Great post - agreed with all points made. This is a much needed line of argumentation. It remains a deep frustration to me that we have not as yet been able to develop demand-led and champion-responsive mechanisms to support governments in their learning-by-doing and crossing-the-river-while-feeling-the-stones approach to industrial policy. Such a support structure is key because it is terribly hard, and most low-income countries already suffer from rent capturers - such that the progressives trying industrial policy already start with a massive mountain to climb (not to mention challenges like climate change, unfavourable global financing, AI etc). We have frameworks and learnings from political economy, advisory lessons, delivery/management (inc PDIA etc), organisational capacity development, market and industrial economics, and political science (among other fields) to do this.
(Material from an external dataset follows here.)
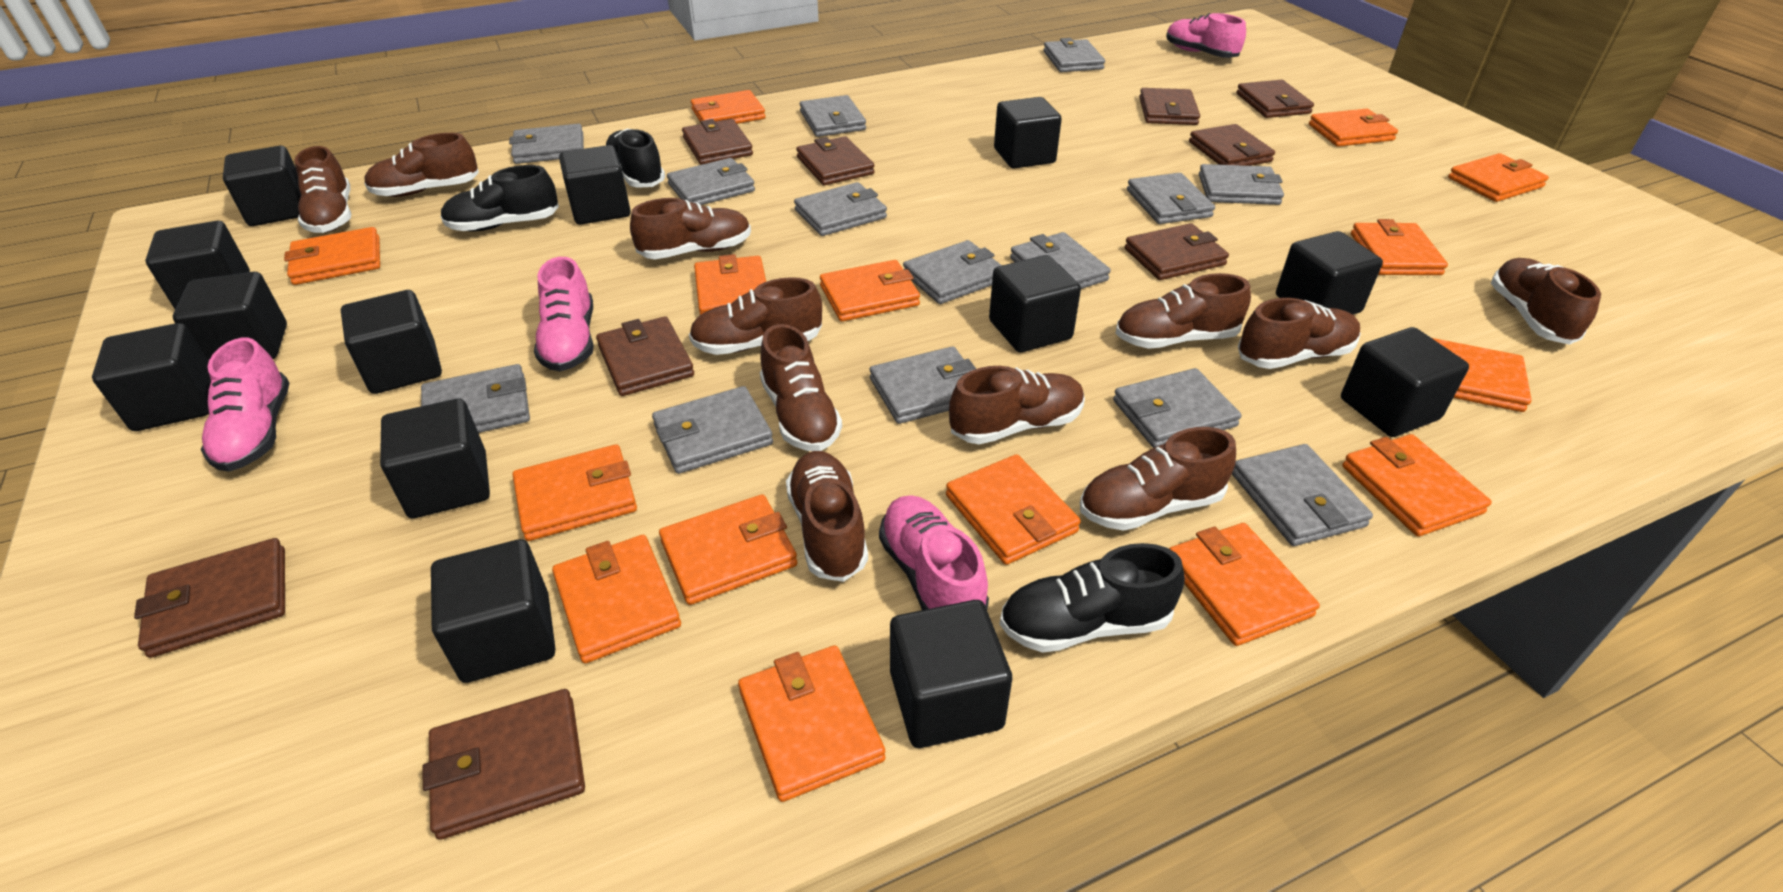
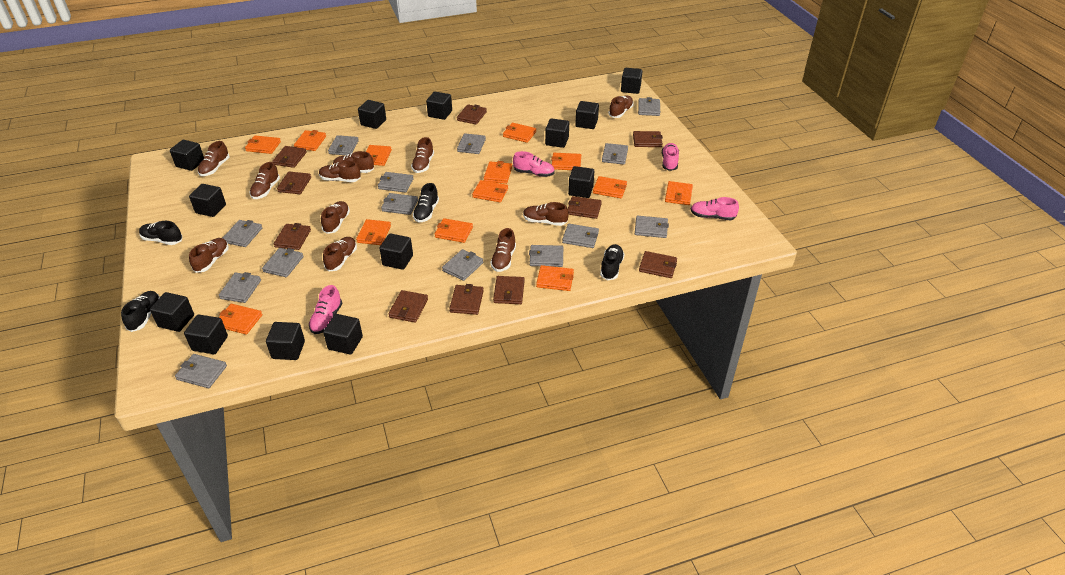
black shoe: 3 -> 4
brown wallet: 9 -> 10
orange wallet: 15 -> 13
And good partners that can be pulled in to support on key aspects, as needed by the gov't champions of industrial policy. The critical support needed is with the doing and implementing, not the upstream stuff on which sectors to prioritise, policy formulation etc (even though that element is valuable too).

Stephen Brien's avatar

Thanks for sharing this. "Building the requisite competencies as you go" is a really important point that you flag, and I think it could even be taken one level further.

The institutions behind the canonical industrial policy success stories (Korea's EPB, Taiwan's ITRI, Singapore's EDB) took two to three decades to form. The professional judgment capable of backing the right firms and disciplining the wrong ones accumulated over hundreds of real, consequential decisions, through a generation of bureaucratic practice where the feedback was genuine and the stakes were high.

You identify the political constraint: no durable developmentalist coalition, no serious industrial policy. But there is a formation constraint underneath the political one. The professional corps capable of carrying out serious industrial policy does not emerge from training programmes. These are officials who must hold a fifteen-year investment horizon and read sector dynamics well enough to tell a legitimate developmental bet from a rent play. They are also the ones who have to enforce discipline against connected firms when it matters — which is the hardest part. It forms through practice in environments where the feedback signal is real. A formation environment can be built over time; it cannot be purchased.

This creates a specific timing problem for any government that launches a serious industrial policy today. The political window to move is short. The professional formation timeline required for the next phase (enforcement, graduated exit, discipline at scale) typically outlasts that window by a generation. The risk is that the Bank's best-practice packages give governments the legitimacy to launch programmes they currently lack the professional depth to execute. That is not capacity building. Your reference to the Ajaokuta example is one version of where that leads.

Yuen Yuen Ang's recent piece on directed improvisation (https://polytunity.substack.com/p/industrial-policy-under-uncertainty) approaches the same problem from the discovery side: how states exercise influence rather than pick winners under genuine uncertainty. In the comments there (https://polytunity.substack.com/p/industrial-policy-under-uncertainty/comment/267004650), I raised the question of whether adaptive signal infrastructure is widely enough in place to run her grey-to-endorsement sequence. Yozma worked because foreign co-investors conducted the assessment; Nollywood's signals have no equivalent external validator. Reading emerging signals and acting on them credibly requires the same professional judgment that takes decades to build. That can't be imported either.

Where the evidence is genuinely thin relates to which countries are actually making the formation investment now, not in instruments but in the cadres who could carry serious industrial policy in a generation's time? That seems more consequential than the specifics of programme design.